Passage to read »
---

Naomi Wolf, "Take the Shame Out of Rape", The Guardian (25 November 2005), online: <www.guardian.co.uk>.
For newspapers found online, use a permalink or DOI if one is available. If not, link to the newspaper's top page (as in the Wolf example above). For more information about online sources, see Citing Online Sources.
Government documents include diverse sources ranging from legislative debates, reports from Parliamentary committees, and documents and reports from other bodies such as Officers of Parliament, Commissions of Inquiry, and government departments. Parliamentary documents are published by a legislative body (either federal, provincial, or territorial); all others are non-Parliamentary. See chapter 4 of the McGill Guide.
Jurisdiction (if a province), | Legislature, | Title, | Legislative Session, | Volume | Number | (Date) | Pinpoint | (Speaker).
House of Commons Debates, 37-1, No 64 (17 May 2001) at 4175 (Hon Elinor Caplan).
Jurisdiction, | Issuing Body, | Title, | (Type of document) | (Publication Information).
Office of the Privacy Commissioner of Canada, Protecting Your Privacy on the Internet: Canada's New Privacy Laws (Fact Sheet) (Ottawa: Office of the Privacy Commissioner of Canada, 2004).
International documents include a wide range of materials from inter-governmental bodies such as the UN, the WTO, and the European Union, case law from international courts such as the International Court of Justice and the European Court of Human Rights, and bilateral and multilateral treaties. See Chapter 5 of the McGill Guide for more information, as well as the Foreign & International Law and United Nations subject guides.

---

Record excerpts »
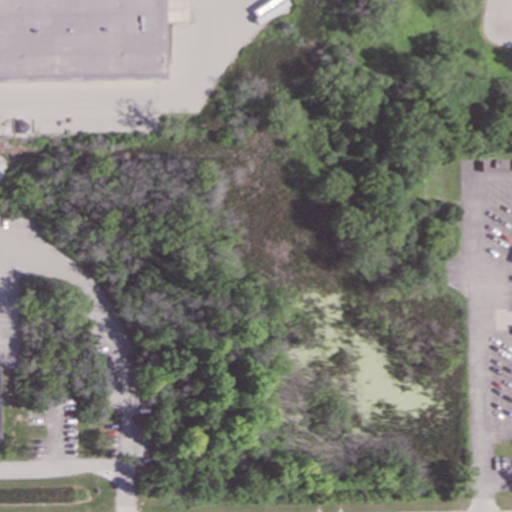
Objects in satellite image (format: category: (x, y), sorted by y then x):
road: (143, 93)
road: (108, 323)
road: (477, 354)
road: (84, 467)
road: (496, 479)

---

Assignment 1 » According to the citation guide, what kind of body publishes Parliamentary documents?
Assignment 2 » Using the citation guide, explain why a citation for an online newspaper article might link to the newspaper's top page.
The records are separate material with no connection to the citation guide.

Response 1 » A legislative body, either federal, provincial, or territorial.

Response 2 » The guide says to use a permalink or DOI for online newspapers when one is available. When neither is available, the citation links to the newspaper's top page instead, as the Wolf example does.